Larry Hajna, a spokesman for the New Jersey Department of Environmental Protection, said for the most part, we are now in pretty good shape, with the Combined Northeast Reservoir storage, Suez Water reservoir system, the North Jersey reservoirs and the Jersey City reservoirs now at normal levels, in the 80 percent capacity range.

The Newark reservoirs are at slightly below normal levels, a little below 70 percent.

Nevertheless, the state’s drought warning for 14 Central and North Counties and drought watch for four others in the South-Central part of Jersey remains in place.

Hajna said when determining whether a drought warning or watch is necessary, the DEP considers several factors including stream flow and shallow groundwater supplies, precipitation patterns and reservoir levels, and at this point everything looks positive, “so we’re crossing that line and we’re inching out of this thing but we still want to err on the side of caution.”

He stressed “there’s really no harm in leaving in place a drought warning at this time of year because demand goes down significantly anyway.”

Hajna said in order to things to go back to normal, by the time spring starts in five weeks, “we’d like to see reservoirs 90 or even 100 percent full.”

He noted the rise has been very sharp due to a combination of good precipitation — of the steady soaking variety.

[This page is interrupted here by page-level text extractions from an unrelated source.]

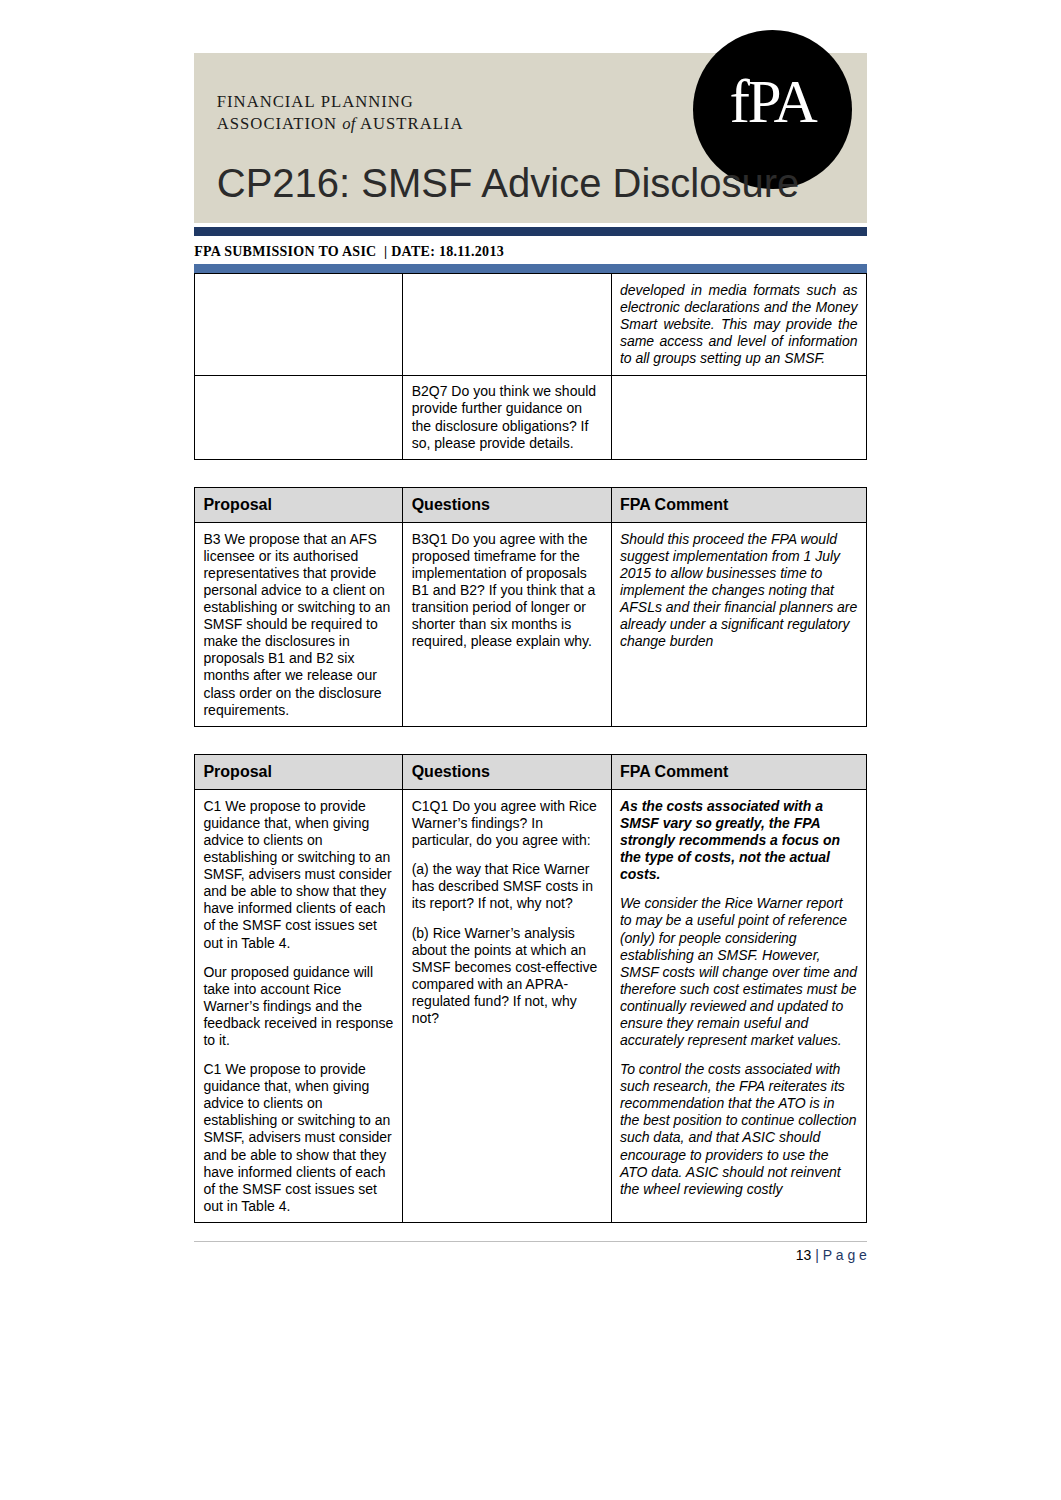Financial Planning
Association of Australia
fPA
CP216: SMSF Advice Disclosure
FPA SUBMISSION TO ASIC | DATE: 18.11.2013
| | | developed in media formats such as electronic declarations and the Money Smart website. This may provide the same access and level of information to all groups setting up an SMSF. |
| | B2Q7 Do you think we should provide further guidance on the disclosure obligations? If so, please provide details. | |
| Proposal | Questions | FPA Comment |
| --- | --- | --- |
| B3 We propose that an AFS licensee or its authorised representatives that provide personal advice to a client on establishing or switching to an SMSF should be required to make the disclosures in proposals B1 and B2 six months after we release our class order on the disclosure requirements. | B3Q1 Do you agree with the proposed timeframe for the implementation of proposals B1 and B2? If you think that a transition period of longer or shorter than six months is required, please explain why. | Should this proceed the FPA would suggest implementation from 1 July 2015 to allow businesses time to implement the changes noting that AFSLs and their financial planners are already under a significant regulatory change burden |
| Proposal | Questions | FPA Comment |
| --- | --- | --- |
| C1 We propose to provide guidance that, when giving advice to clients on establishing or switching to an SMSF, advisers must consider and be able to show that they have informed clients of each of the SMSF cost issues set out in Table 4. Our proposed guidance will take into account Rice Warner’s findings and the feedback received in response to it. C1 We propose to provide guidance that, when giving advice to clients on establishing or switching to an SMSF, advisers must consider and be able to show that they have informed clients of each of the SMSF cost issues set out in Table 4. | C1Q1 Do you agree with Rice Warner’s findings? In particular, do you agree with: (a) the way that Rice Warner has described SMSF costs in its report? If not, why not? (b) Rice Warner’s analysis about the points at which an SMSF becomes cost-effective compared with an APRA-regulated fund? If not, why not? | As the costs associated with a SMSF vary so greatly, the FPA strongly recommends a focus on the type of costs, not the actual costs. We consider the Rice Warner report to may be a useful point of reference (only) for people considering establishing an SMSF. However, SMSF costs will change over time and therefore such cost estimates must be continually reviewed and updated to ensure they remain useful and accurately represent market values. To control the costs associated with such research, the FPA reiterates its recommendation that the ATO is in the best position to continue collection such data, and that ASIC should encourage to providers to use the ATO data. ASIC should not reinvent the wheel reviewing costly |
13 | P a g e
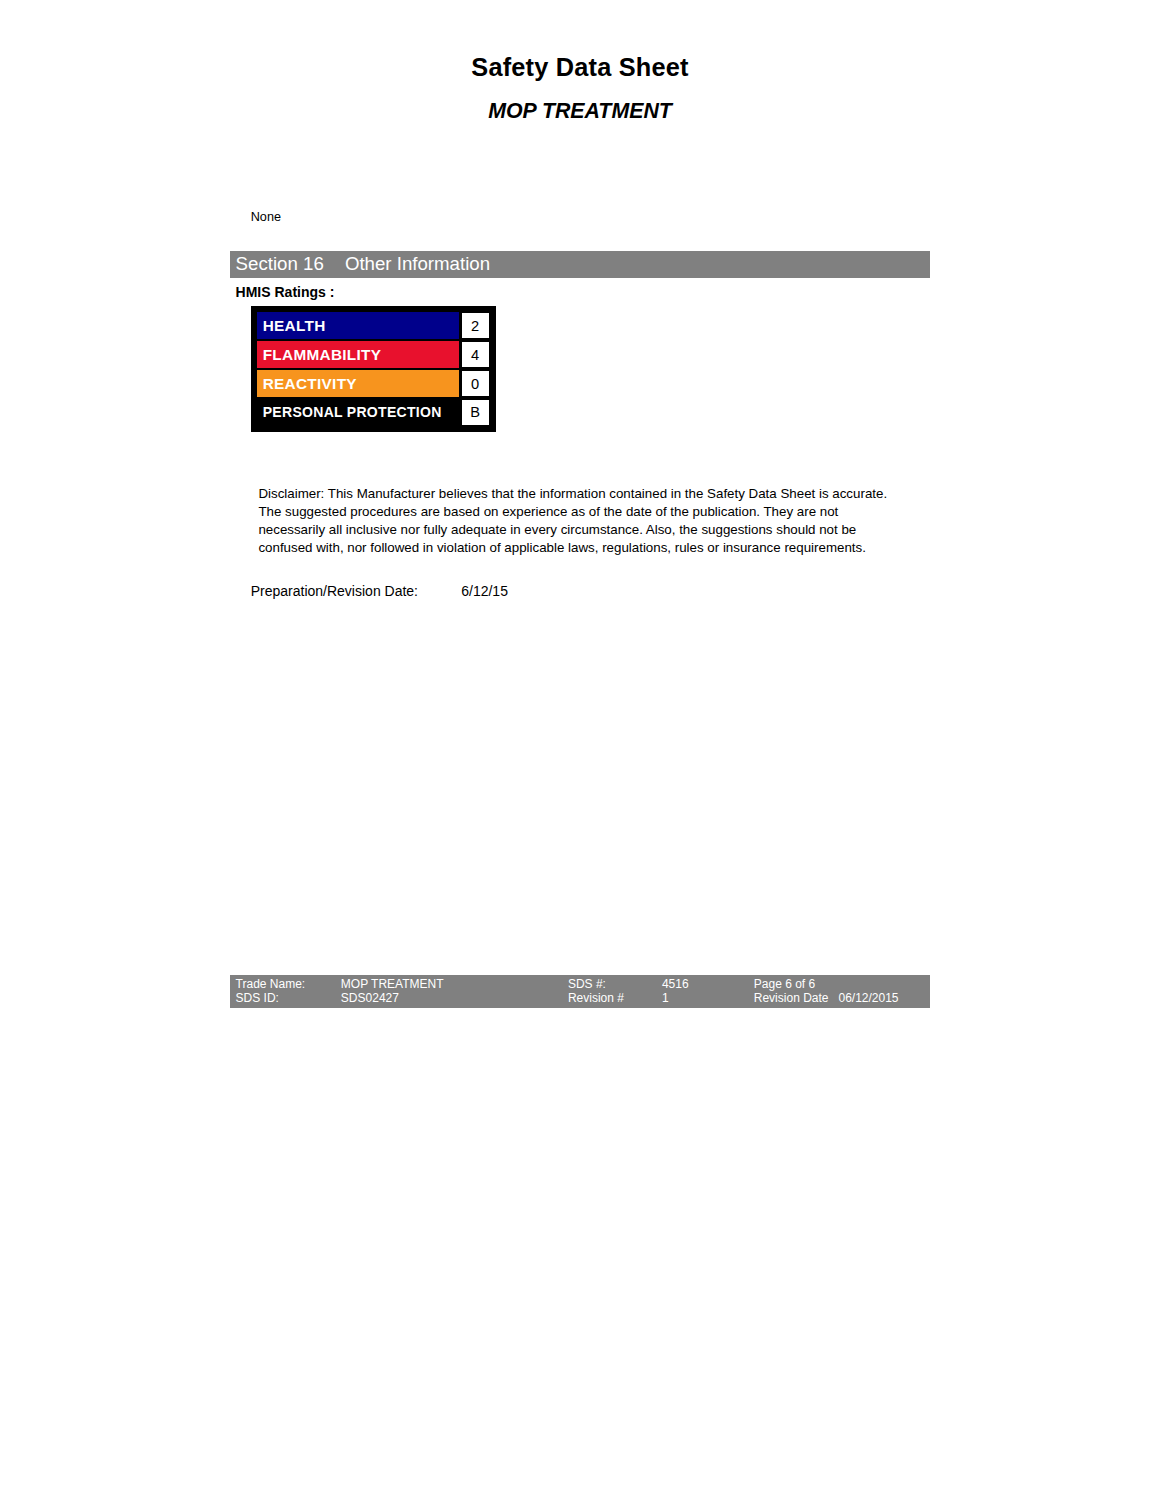Safety Data Sheet
MOP TREATMENT
None
Section 16 Other Information
HMIS Ratings :
HEALTH
2
FLAMMABILITY
4
REACTIVITY
0
PERSONAL PROTECTION
B
Disclaimer: This Manufacturer believes that the information contained in the Safety Data Sheet is accurate. The suggested procedures are based on experience as of the date of the publication. They are not necessarily all inclusive nor fully adequate in every circumstance. Also, the suggestions should not be confused with, nor followed in violation of applicable laws, regulations, rules or insurance requirements.
Preparation/Revision Date:6/12/15
| Trade Name: | MOP TREATMENT | SDS #: | 4516 | Page 6 of 6 |
| SDS ID: | SDS02427 | Revision # | 1 | Revision Date 06/12/2015 |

“Not too much at one time, and another important factor is the sound reservoir management that our companies and the operators of the reservoirs are implementing," he said.

So when might the drought warning be lifted?

Hajna said DEP drought experts are constantly monitoring the situation and “at some point they will confer with Commissioner Bob Martin, and then he’ll make a determination” to end or extend the warning.

Hajna said it probably wouldn’t be a good idea to lift the drought warning right now because “as we all know weather is unpredictable, and we could hit a sudden dry spell in the winter — and it has happened before.”

He said rainfall statewide was about 6 inches below normal last year, and we don’t want to repeat that in 2017.

Hajna said if reservoir levels continue to slowly rise and we’re in the 90 to 100 percent range by the start of the spring season, it’s likely “we would see the warning lifted at some point.”

“We want to make sure all of the regions in the state under a drought warning are on a pretty even footing, and there are still a couple of systems that could show more improvement, so I guess the bottom line is there’s all sorts of possibilities on the table, but everything is pointing in the right direction," Hajna said.